For the third straight Oak Bay council meeting a homeowner appealed the municipal arborist report and asked council for permission to remove a healthy tree.
This time it was Bill Ritchie at 3260 Exeter Rd. in the Uplands seeking to remove to mature Garry oaks. Ritchie had an unique case in that he and his partner built a new home on the property a few years ago and at that time, they could have removed the two Garry oaks in question. If the municipal arborist denies a tree removal application, homeowners in Oak Bay can appeal it before council.
On Sept. 30 the homeowners at 2861 Cadboro Bay Rd. were denied the removal of two large deodara pine trees. On Oct. 15 council denied the removal of a large spruce tree that stands prominent in Fireman’s Park at the back of the 1718 Monteith St.
Chris Hyde-Lay: there is some fill soil placed around these to oaks during recent construction but no decay was found.— 🚽 🧻 (@TravisAPaterson) October 29, 2019
(Keep in mind Oak Bay is trying to plant 5,000 trees in the next two decades.)
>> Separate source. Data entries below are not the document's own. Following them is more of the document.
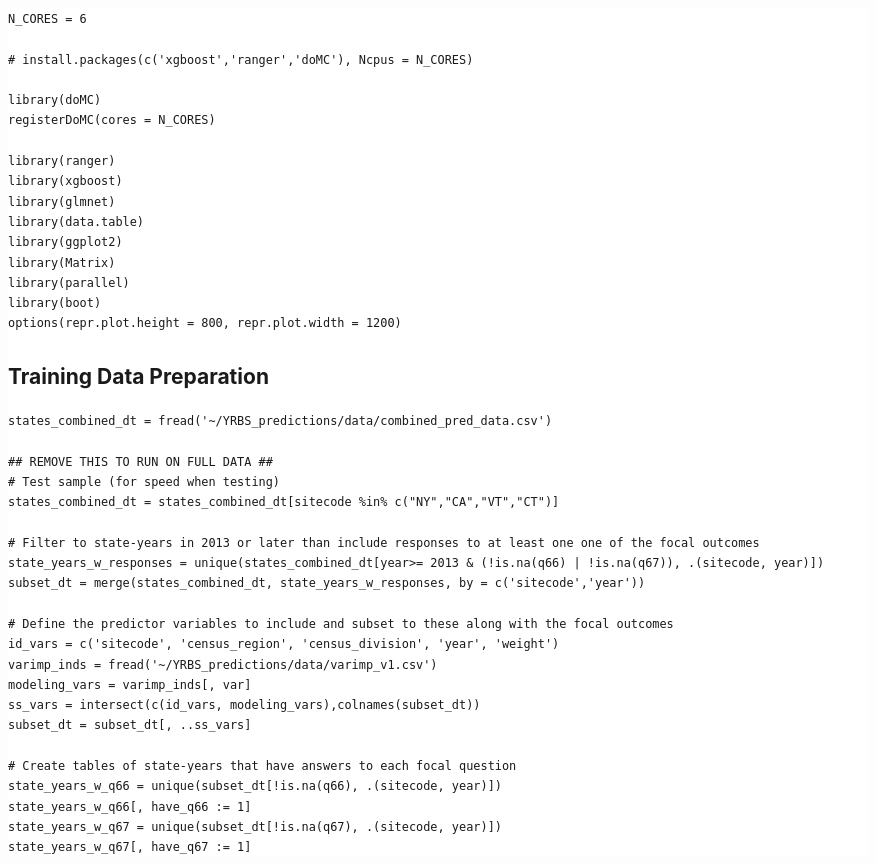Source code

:     N_CORES = 6

    # install.packages(c('xgboost','ranger','doMC'), Ncpus = N_CORES)

    library(doMC)
    registerDoMC(cores = N_CORES)

    library(ranger)
    library(xgboost)
    library(glmnet)
    library(data.table)
    library(ggplot2)
    library(Matrix)
    library(parallel)
    library(boot)
    options(repr.plot.height = 800, repr.plot.width = 1200)

## Training Data Preparation

    states_combined_dt = fread('~/YRBS_predictions/data/combined_pred_data.csv')

    ## REMOVE THIS TO RUN ON FULL DATA ##
    # Test sample (for speed when testing)
    states_combined_dt = states_combined_dt[sitecode %in% c("NY","CA","VT","CT")]

    # Filter to state-years in 2013 or later than include responses to at least one one of the focal outcomes
    state_years_w_responses = unique(states_combined_dt[year>= 2013 & (!is.na(q66) | !is.na(q67)), .(sitecode, year)])
    subset_dt = merge(states_combined_dt, state_years_w_responses, by = c('sitecode','year'))

    # Define the predictor variables to include and subset to these along with the focal outcomes
    id_vars = c('sitecode', 'census_region', 'census_division', 'year', 'weight')
    varimp_inds = fread('~/YRBS_predictions/data/varimp_v1.csv')
    modeling_vars = varimp_inds[, var]
    ss_vars = intersect(c(id_vars, modeling_vars),colnames(subset_dt))
    subset_dt = subset_dt[, ..ss_vars]

    # Create tables of state-years that have answers to each focal question
    state_years_w_q66 = unique(subset_dt[!is.na(q66), .(sitecode, year)])
    state_years_w_q66[, have_q66 := 1]
    state_years_w_q67 = unique(subset_dt[!is.na(q67), .(sitecode, year)])
    state_years_w_q67[, have_q67 := 1]
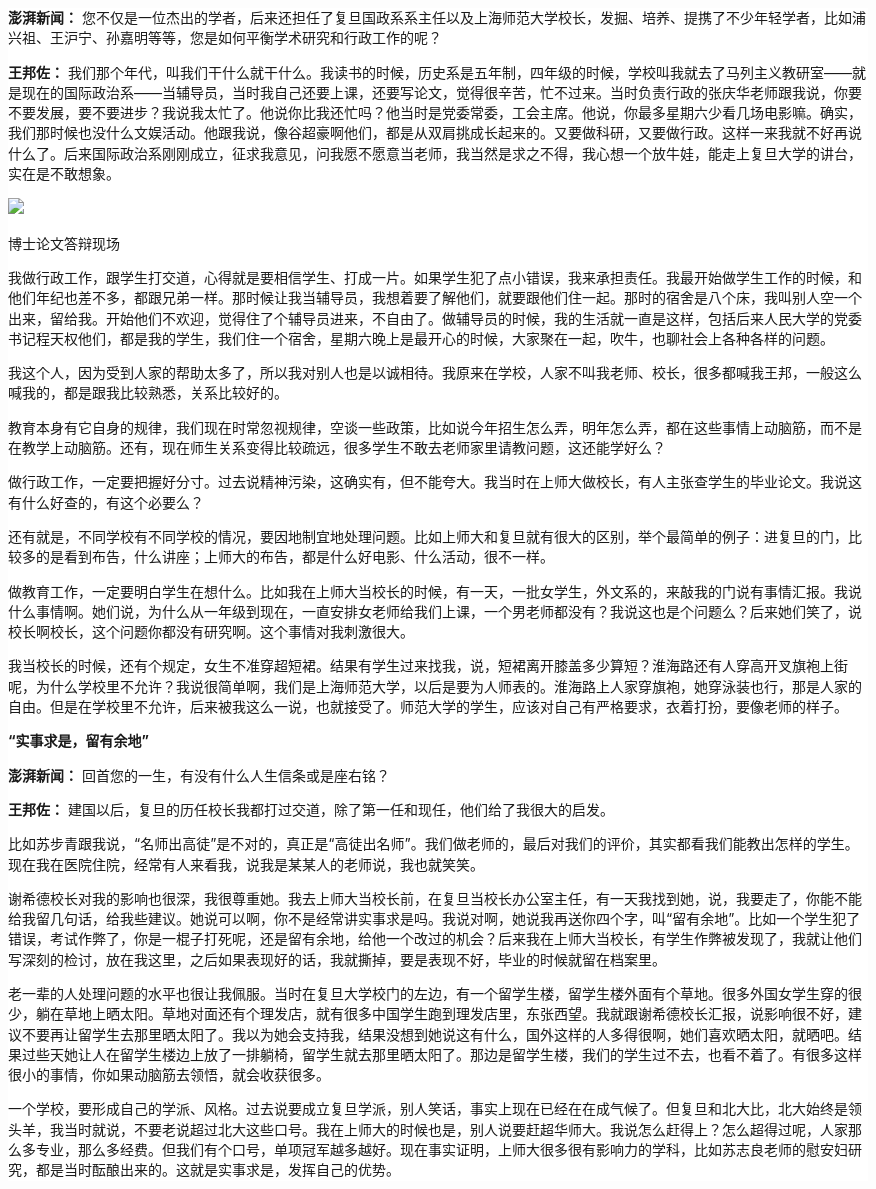   
  
  

 **澎湃新闻：**
您不仅是一位杰出的学者，后来还担任了复旦国政系系主任以及上海师范大学校长，发掘、培养、提携了不少年轻学者，比如浦兴祖、王沪宁、孙嘉明等等，您是如何平衡学术研究和行政工作的呢？

**王邦佐：**
我们那个年代，叫我们干什么就干什么。我读书的时候，历史系是五年制，四年级的时候，学校叫我就去了马列主义教研室——就是现在的国际政治系——当辅导员，当时我自己还要上课，还要写论文，觉得很辛苦，忙不过来。当时负责行政的张庆华老师跟我说，你要不要发展，要不要进步？我说我太忙了。他说你比我还忙吗？他当时是党委常委，工会主席。他说，你最多星期六少看几场电影嘛。确实，我们那时候也没什么文娱活动。他跟我说，像谷超豪啊他们，都是从双肩挑成长起来的。又要做科研，又要做行政。这样一来我就不好再说什么了。后来国际政治系刚刚成立，征求我意见，问我愿不愿意当老师，我当然是求之不得，我心想一个放牛娃，能走上复旦大学的讲台，实在是不敢想象。

  

![](/images/614/6.jpeg)

博士论文答辩现场

我做行政工作，跟学生打交道，心得就是要相信学生、打成一片。如果学生犯了点小错误，我来承担责任。我最开始做学生工作的时候，和他们年纪也差不多，都跟兄弟一样。那时候让我当辅导员，我想着要了解他们，就要跟他们住一起。那时的宿舍是八个床，我叫别人空一个出来，留给我。开始他们不欢迎，觉得住了个辅导员进来，不自由了。做辅导员的时候，我的生活就一直是这样，包括后来人民大学的党委书记程天权他们，都是我的学生，我们住一个宿舍，星期六晚上是最开心的时候，大家聚在一起，吹牛，也聊社会上各种各样的问题。

我这个人，因为受到人家的帮助太多了，所以我对别人也是以诚相待。我原来在学校，人家不叫我老师、校长，很多都喊我王邦，一般这么喊我的，都是跟我比较熟悉，关系比较好的。

教育本身有它自身的规律，我们现在时常忽视规律，空谈一些政策，比如说今年招生怎么弄，明年怎么弄，都在这些事情上动脑筋，而不是在教学上动脑筋。还有，现在师生关系变得比较疏远，很多学生不敢去老师家里请教问题，这还能学好么？

做行政工作，一定要把握好分寸。过去说精神污染，这确实有，但不能夸大。我当时在上师大做校长，有人主张查学生的毕业论文。我说这有什么好查的，有这个必要么？

还有就是，不同学校有不同学校的情况，要因地制宜地处理问题。比如上师大和复旦就有很大的区别，举个最简单的例子：进复旦的门，比较多的是看到布告，什么讲座；上师大的布告，都是什么好电影、什么活动，很不一样。

做教育工作，一定要明白学生在想什么。比如我在上师大当校长的时候，有一天，一批女学生，外文系的，来敲我的门说有事情汇报。我说什么事情啊。她们说，为什么从一年级到现在，一直安排女老师给我们上课，一个男老师都没有？我说这也是个问题么？后来她们笑了，说校长啊校长，这个问题你都没有研究啊。这个事情对我刺激很大。

我当校长的时候，还有个规定，女生不准穿超短裙。结果有学生过来找我，说，短裙离开膝盖多少算短？淮海路还有人穿高开叉旗袍上街呢，为什么学校里不允许？我说很简单啊，我们是上海师范大学，以后是要为人师表的。淮海路上人家穿旗袍，她穿泳装也行，那是人家的自由。但是在学校里不允许，后来被我这么一说，也就接受了。师范大学的学生，应该对自己有严格要求，衣着打扮，要像老师的样子。

**“实事求是，留有余地”**

  
  
  

 **澎湃新闻：** 回首您的一生，有没有什么人生信条或是座右铭？

**王邦佐：** 建国以后，复旦的历任校长我都打过交道，除了第一任和现任，他们给了我很大的启发。

比如苏步青跟我说，“名师出高徒”是不对的，真正是“高徒出名师”。我们做老师的，最后对我们的评价，其实都看我们能教出怎样的学生。现在我在医院住院，经常有人来看我，说我是某某人的老师说，我也就笑笑。

谢希德校长对我的影响也很深，我很尊重她。我去上师大当校长前，在复旦当校长办公室主任，有一天我找到她，说，我要走了，你能不能给我留几句话，给我些建议。她说可以啊，你不是经常讲实事求是吗。我说对啊，她说我再送你四个字，叫“留有余地”。比如一个学生犯了错误，考试作弊了，你是一棍子打死呢，还是留有余地，给他一个改过的机会？后来我在上师大当校长，有学生作弊被发现了，我就让他们写深刻的检讨，放在我这里，之后如果表现好的话，我就撕掉，要是表现不好，毕业的时候就留在档案里。

老一辈的人处理问题的水平也很让我佩服。当时在复旦大学校门的左边，有一个留学生楼，留学生楼外面有个草地。很多外国女学生穿的很少，躺在草地上晒太阳。草地对面还有个理发店，就有很多中国学生跑到理发店里，东张西望。我就跟谢希德校长汇报，说影响很不好，建议不要再让留学生去那里晒太阳了。我以为她会支持我，结果没想到她说这有什么，国外这样的人多得很啊，她们喜欢晒太阳，就晒吧。结果过些天她让人在留学生楼边上放了一排躺椅，留学生就去那里晒太阳了。那边是留学生楼，我们的学生过不去，也看不着了。有很多这样很小的事情，你如果动脑筋去领悟，就会收获很多。

一个学校，要形成自己的学派、风格。过去说要成立复旦学派，别人笑话，事实上现在已经在在成气候了。但复旦和北大比，北大始终是领头羊，我当时就说，不要老说超过北大这些口号。我在上师大的时候也是，别人说要赶超华师大。我说怎么赶得上？怎么超得过呢，人家那么多专业，那么多经费。但我们有个口号，单项冠军越多越好。现在事实证明，上师大很多很有影响力的学科，比如苏志良老师的慰安妇研究，都是当时酝酿出来的。这就是实事求是，发挥自己的优势。
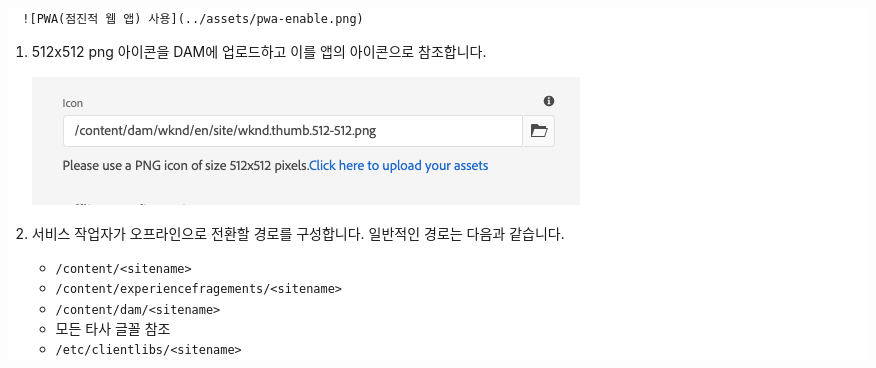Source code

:      ![PWA(점진적 웹 앱) 사용](../assets/pwa-enable.png)

   1. 512x512 png 아이콘을 DAM에 업로드하고 이를 앱의 아이콘으로 참조합니다.

      ![PWA 정의 아이콘](../assets/pwa-icon.png)

   1. 서비스 작업자가 오프라인으로 전환할 경로를 구성합니다. 일반적인 경로는 다음과 같습니다.
      * `/content/<sitename>`
      * `/content/experiencefragements/<sitename>`
      * `/content/dam/<sitename>`
      * 모든 타사 글꼴 참조
      * `/etc/clientlibs/<sitename>`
"The application was denied." CHL
Though council did grant an appeal in June for a resident to take down a giant but healthy deodura cedrus in her yard on St. Patrick Street, council has now denied the past three tree removal applications. Monday’s request was denied in a unanimous vote. But with a light agenda (council only lasted one hour and 28 minutes on Monday), council took some time to carefully deliberate on the matter.
Mayor Kevin Murdoch questioned why the homeowners didn’t take these two Garry oaks down during construction, when they had the chance. (They since reverted to being protected by Oak Bay’s strict tree bylaw.)
“We wanted to keep them,” Ritchie said. “The trees survived blasting for construction and we were happy. But then a big oak came down, luckily no one was hurt. Another 1.5 years ago another oak came down. Why? We don’t know.”
Ritchie pointed to increased winds due to climate change as a possible reason and a threat to the two oaks.
However, the sentiment council expressed during the past two tree removals remained the same. Council supported the staff report despite the applicant’s argument he’s planted 40-plus trees since 2014 and 16 Japanese maples.
“I’ve unfortunately not heard anything from the experts to say that the danger you’re experiencing is any different than the danger I’m experiencing,” said Coun. Eric Zhelka. “I also have a number of old Garry oaks.”
Last week Chris Hyde-Lay, manager of Parks Services, said that while there are generally a few appeals each year to remove trees that were deemed healthy, seeing three in a row is an anomaly.
“We had 36 [tree removal] permit applications this month,” Hyde-Lay said. “Many were refusals.”